*Task objective:* Leave the pictures out and repeat the rest of the data below exactly.

(Stored data entries)
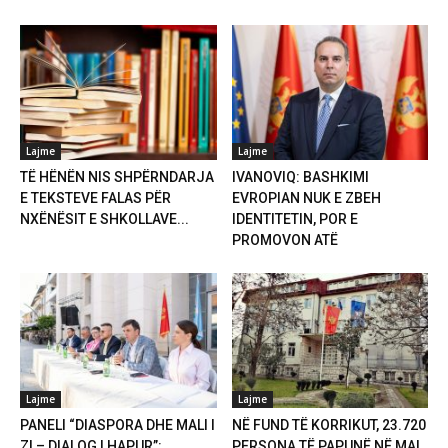
Lajme
Lajme
TË HËNËN NIS SHPËRNDARJA
IVANOVIQ: BASHKIMI
E TEKSTEVE FALAS PËR
EVROPIAN NUK E ZBEH
NXËNËSIT E SHKOLLAVE...
IDENTITETIN, POR E
PROMOVON ATË
Lajme
Lajme
PANELI “DIASPORA DHE MALI I
NË FUND TË KORRIKUT, 23.720
ZI – DIALOG I HAPUR”:
PERSONA TË PAPUNË NË MAL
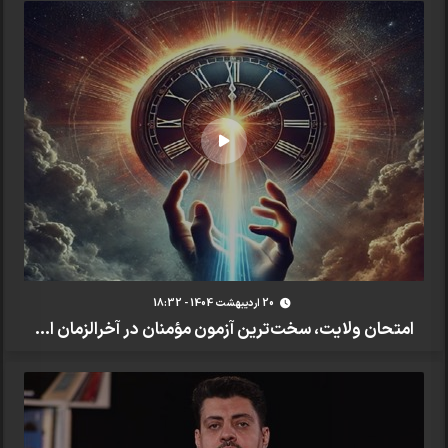
20 ارديبهشت 1404 - 18:32
امتحان ولایت، سخت‌ترین آزمون مؤمنان در آخرالزمان ا...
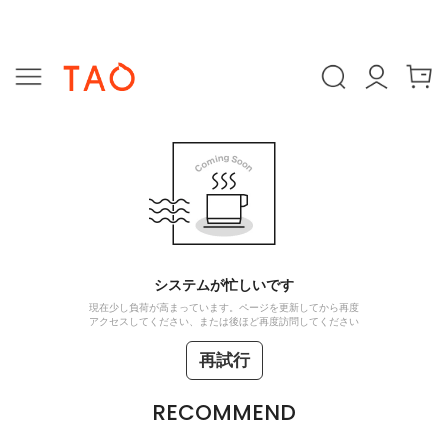
システムが忙しいです
現在少し負荷が高まっています。ページを更新してから再度
アクセスしてください、または後ほど再度訪問してください
再試行
RECOMMEND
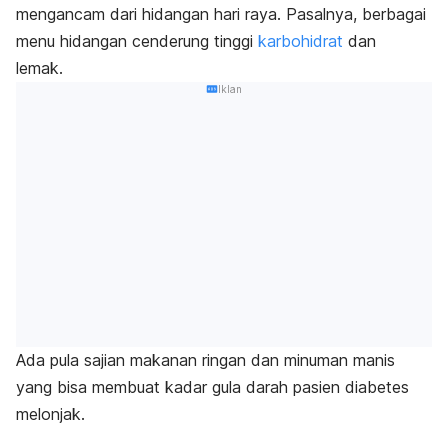
mengancam dari hidangan hari raya. Pasalnya, berbagai
menu hidangan cenderung tinggi
karbohidrat
dan
lemak.
Iklan
Ada pula sajian makanan ringan dan minuman manis
yang bisa membuat kadar gula darah pasien diabetes
melonjak.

*Response to the exercise:*
Lajme
Lajme
TË HËNËN NIS SHPËRNDARJA
IVANOVIQ: BASHKIMI
E TEKSTEVE FALAS PËR
EVROPIAN NUK E ZBEH
NXËNËSIT E SHKOLLAVE...
IDENTITETIN, POR E
PROMOVON ATË
Lajme
Lajme
PANELI “DIASPORA DHE MALI I
NË FUND TË KORRIKUT, 23.720
ZI – DIALOG I HAPUR”:
PERSONA TË PAPUNË NË MAL
20 ارديبهشت 1404 - 18:32
امتحان ولایت، سخت‌ترین آزمون مؤمنان در آخرالزمان ا...
システムが忙しいです
現在少し負荷が高まっています。ページを更新してから再度
アクセスしてください、または後ほど再度訪問してください
再試行
RECOMMEND
mengancam dari hidangan hari raya. Pasalnya, berbagai
menu hidangan cenderung tinggi
karbohidrat
dan
lemak.
Iklan
Ada pula sajian makanan ringan dan minuman manis
yang bisa membuat kadar gula darah pasien diabetes
melonjak.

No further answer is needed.